Although the criminal cases seem to fascinate the public, Morgan notes that 75 percent of her work involves civil cases. "I'm involved in pre-trial case management, facilitated mediation, decisions on summary judgment motions, consent cases.
"The criminal work involves arraignments, detentions, arrest warrants, motions to suppress and dismiss, evidentiary matters, habeas corpus; civil case management basically."
Morgan states that she will miss the relationships she has had with those around her at the court and her mediation responsibilities.
"The best part of my job are the facilitated mediations on the civil side. You get to see the case as a whole when you are mediating and you help people reach a resolution that makes sense to them. And closing cases is a good thing for the court.
"And when you mediate and settle a case, it's a good thing. You feel good about that and it's a chance to touch other's lives in a good way.
"Of course I'll miss the lawyers I see in front of me and Judge John Corbett O'Meara who has been delightful to work with. He's a very special man. And there are many people in the Detroit office that I'll miss. I was there for 25 years coming to Ann Arbor only when Steven Pepe retired two years ago.
"There've been many others I've been involved with professionally who I'll miss including fellow magistrate judges and district judges from the third, ninth and of course the sixth circuit.
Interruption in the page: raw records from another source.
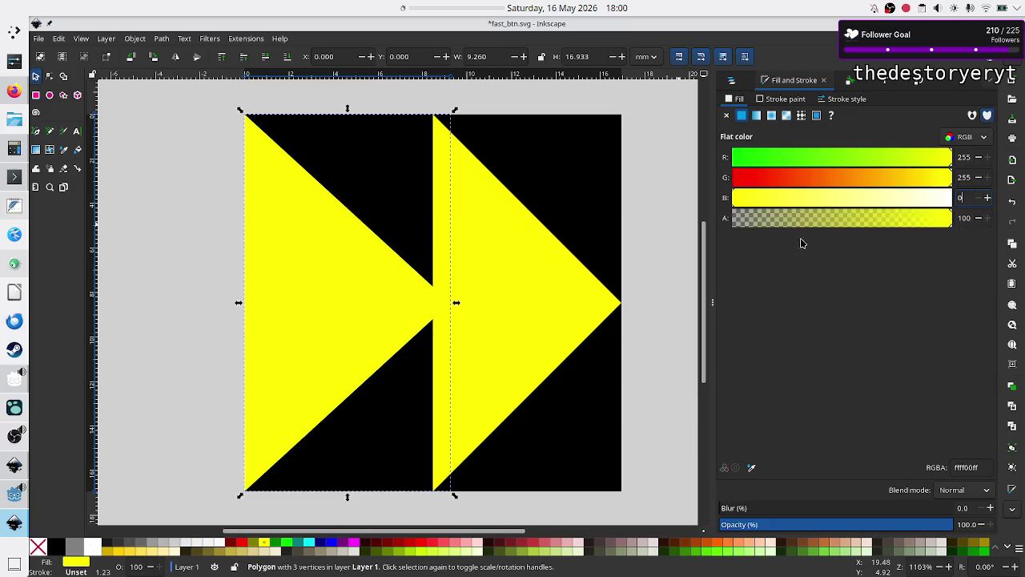
left_click(674, 301)
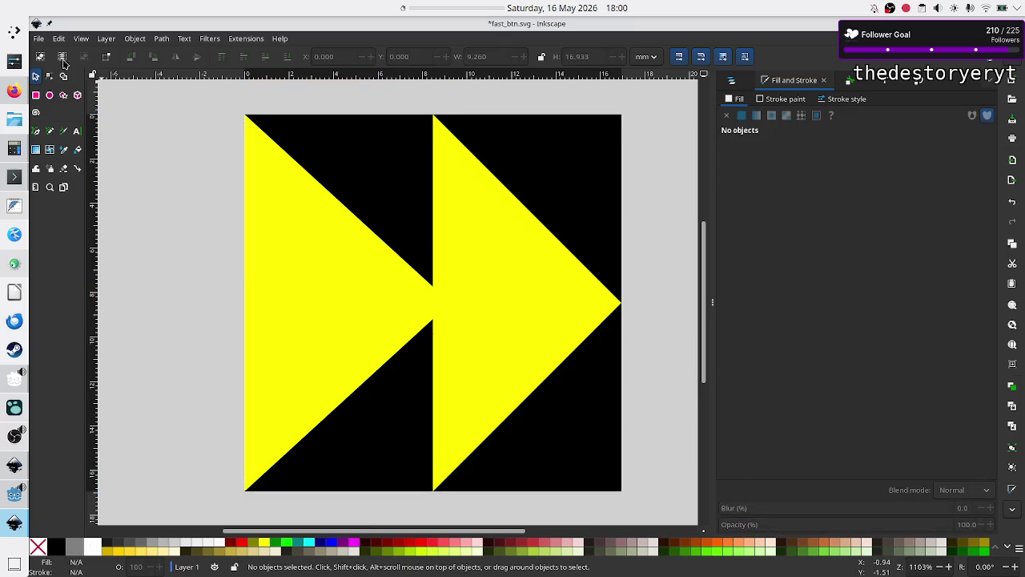
- Save the yellow icon as fast_btn_hover.svg and bring back the level_UI_concepts drawing
left_click(37, 38)
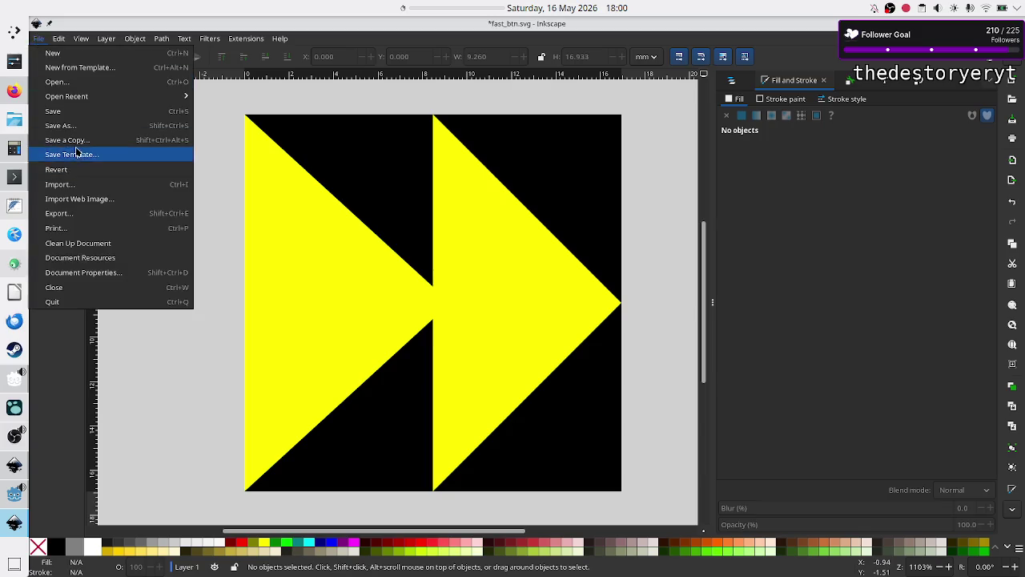
left_click(60, 126)
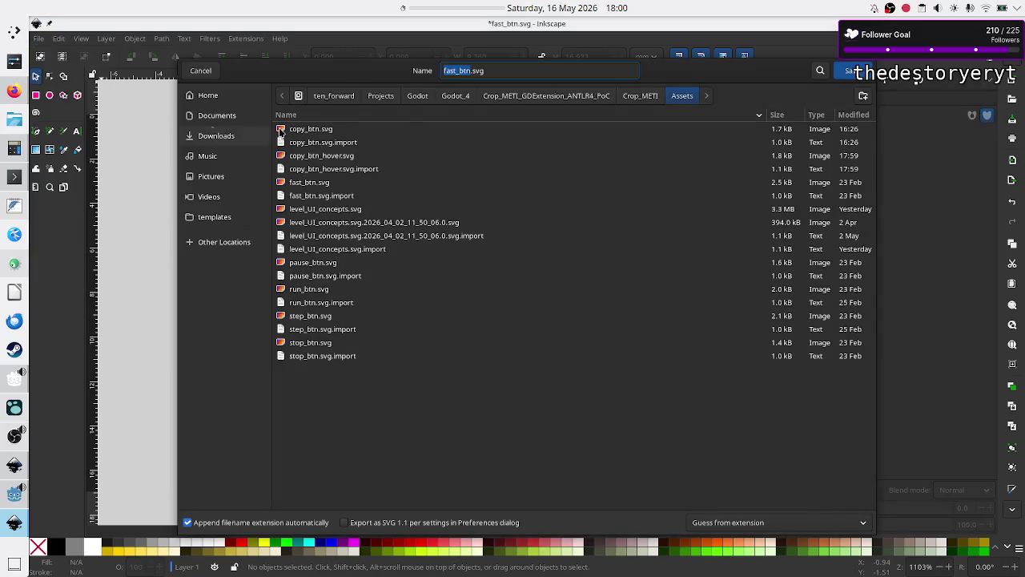
left_click(514, 73)
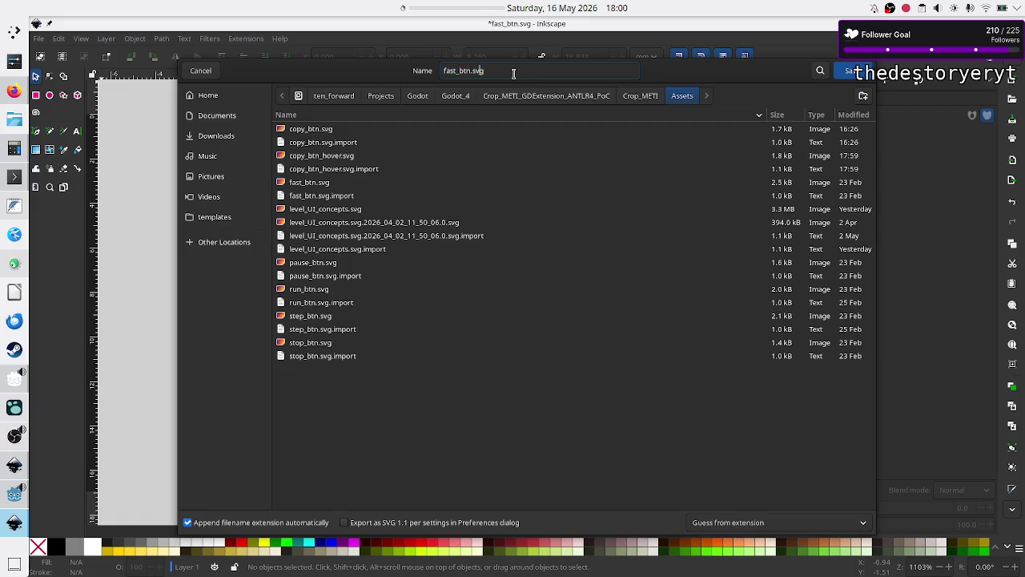
type("_hover")
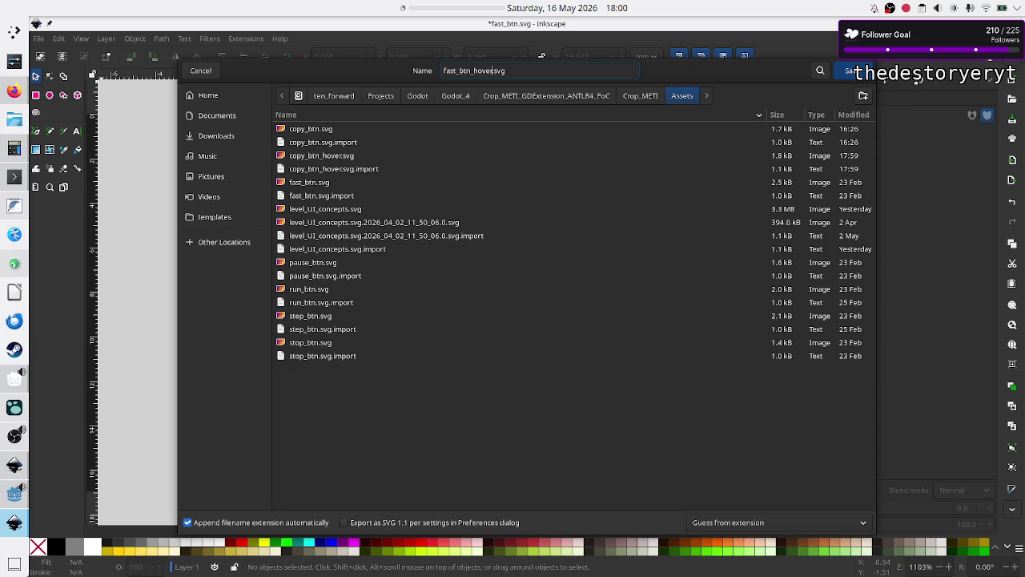
left_click(850, 70)
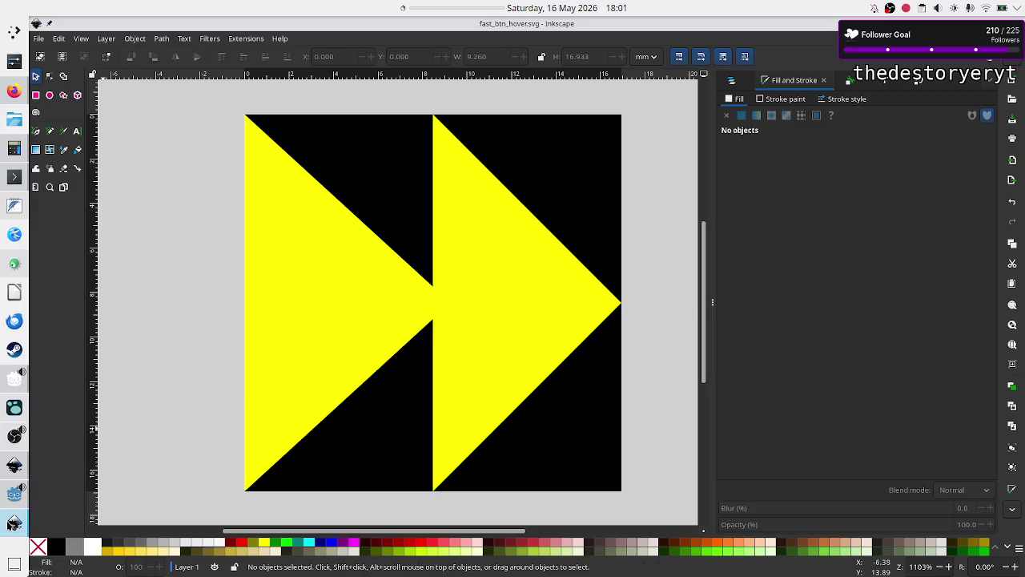
key("alt+Tab")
I had the honor of knowing Supreme Court Chief Justice William Rehnquist who appointed me to a long-range planning committee and after that, to the board of the Federal Judicial Center which he chaired.
"We met three times a year, twice in Washington and once in Arizona. There were only seven of us on the board and I had some wonderful interactions with impressive federal jurists.
"And I attended many meetings and seminars with Article Three judges and magistrates and bankruptcy judges. These were really unique opportunities and made the job that much richer."
In retirement, Morgan hopes to continue her life-long involvement with two activities that have meant much to her including Camp Newaygo, north of Grand Rapids and her college sorority, Alpha Gamma Delta.
"I attended Camp Newaygo for several years as a kid and have remained involved. It's a Newaygo County Community Services (NCCS) affiliated girl's camp that grew to mean a lot to me. It offers a phenomenal opportunity for girls of all ages as well as young women. It made a big difference in my life.
"I was able to meet girls from all over with different backgrounds. There was a strong environmental component along with a strong spiritual emphasis too. We developed self-discipline and self-reliance along with having great outdoor activities.
"And I was a member of Alpha Gamma Delta when I was an undergrad at Michigan from 1964 to 1968. It's a wonderful group of young women with grounded values, and a strong commitment to education. From 2000 to 2005, I lived at the sorority house on the Michigan campus as it was being recolonized.
"Truly I've been very lucky and I owe a lot to camp and the sorority. I have a lot of institutional loyalty to the court because of the influence of these other institutions in my life. In all of them, camp, the sorority, the justice department, there is a high amount of integrity, ethics, hard work, and a commitment to the institution.
"It's frustrating to me to see what I think is unfair criticisms against those who work in these institutional environments because no one certainly is there to get rich.
"They all want to make the world a better place and that's what I've tried to do and would like to continue to do: make the world a better place.
"I've tried to do that in this job and in other aspects of my life and I'd like to try to keep doing that.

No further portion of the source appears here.